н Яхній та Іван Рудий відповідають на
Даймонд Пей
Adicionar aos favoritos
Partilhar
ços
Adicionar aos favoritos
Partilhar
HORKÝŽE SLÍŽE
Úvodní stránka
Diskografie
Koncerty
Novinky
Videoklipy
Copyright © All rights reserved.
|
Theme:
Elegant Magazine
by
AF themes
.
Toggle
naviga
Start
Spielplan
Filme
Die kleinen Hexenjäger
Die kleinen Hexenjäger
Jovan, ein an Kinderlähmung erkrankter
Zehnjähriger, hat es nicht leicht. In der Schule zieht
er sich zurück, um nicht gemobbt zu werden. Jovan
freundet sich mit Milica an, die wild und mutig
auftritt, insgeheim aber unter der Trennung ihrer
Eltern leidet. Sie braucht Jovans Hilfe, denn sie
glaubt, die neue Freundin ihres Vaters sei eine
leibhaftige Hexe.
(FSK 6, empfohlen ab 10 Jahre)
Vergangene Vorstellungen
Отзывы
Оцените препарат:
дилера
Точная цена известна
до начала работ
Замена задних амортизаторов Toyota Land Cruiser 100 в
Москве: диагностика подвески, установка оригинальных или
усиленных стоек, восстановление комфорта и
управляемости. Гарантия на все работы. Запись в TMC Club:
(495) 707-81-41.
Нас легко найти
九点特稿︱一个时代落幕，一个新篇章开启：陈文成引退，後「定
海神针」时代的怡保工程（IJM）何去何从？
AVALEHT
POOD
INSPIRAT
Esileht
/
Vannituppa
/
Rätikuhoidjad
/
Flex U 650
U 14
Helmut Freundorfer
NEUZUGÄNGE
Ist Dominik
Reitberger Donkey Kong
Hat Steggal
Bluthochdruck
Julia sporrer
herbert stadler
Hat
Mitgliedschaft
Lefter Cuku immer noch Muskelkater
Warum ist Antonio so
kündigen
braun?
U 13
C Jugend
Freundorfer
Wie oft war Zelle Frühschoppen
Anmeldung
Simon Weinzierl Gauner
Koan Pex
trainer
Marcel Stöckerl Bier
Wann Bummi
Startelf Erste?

__________________________________________________

▸ **To-do item**
The exact wording of every entry above should be written out again.

▸ **Solved exercise**
н Яхній та Іван Рудий відповідають на
Даймонд Пей
Adicionar aos favoritos
Partilhar
ços
Adicionar aos favoritos
Partilhar
HORKÝŽE SLÍŽE
Úvodní stránka
Diskografie
Koncerty
Novinky
Videoklipy
Copyright © All rights reserved.
|
Theme:
Elegant Magazine
by
AF themes
.
Toggle
naviga
Start
Spielplan
Filme
Die kleinen Hexenjäger
Die kleinen Hexenjäger
Jovan, ein an Kinderlähmung erkrankter
Zehnjähriger, hat es nicht leicht. In der Schule zieht
er sich zurück, um nicht gemobbt zu werden. Jovan
freundet sich mit Milica an, die wild und mutig
auftritt, insgeheim aber unter der Trennung ihrer
Eltern leidet. Sie braucht Jovans Hilfe, denn sie
glaubt, die neue Freundin ihres Vaters sei eine
leibhaftige Hexe.
(FSK 6, empfohlen ab 10 Jahre)
Vergangene Vorstellungen
Отзывы
Оцените препарат:
дилера
Точная цена известна
до начала работ
Замена задних амортизаторов Toyota Land Cruiser 100 в
Москве: диагностика подвески, установка оригинальных или
усиленных стоек, восстановление комфорта и
управляемости. Гарантия на все работы. Запись в TMC Club:
(495) 707-81-41.
Нас легко найти
九点特稿︱一个时代落幕，一个新篇章开启：陈文成引退，後「定
海神针」时代的怡保工程（IJM）何去何从？
AVALEHT
POOD
INSPIRAT
Esileht
/
Vannituppa
/
Rätikuhoidjad
/
Flex U 650
U 14
Helmut Freundorfer
NEUZUGÄNGE
Ist Dominik
Reitberger Donkey Kong
Hat Steggal
Bluthochdruck
Julia sporrer
herbert stadler
Hat
Mitgliedschaft
Lefter Cuku immer noch Muskelkater
Warum ist Antonio so
kündigen
braun?
U 13
C Jugend
Freundorfer
Wie oft war Zelle Frühschoppen
Anmeldung
Simon Weinzierl Gauner
Koan Pex
trainer
Marcel Stöckerl Bier
Wann Bummi
Startelf Erste?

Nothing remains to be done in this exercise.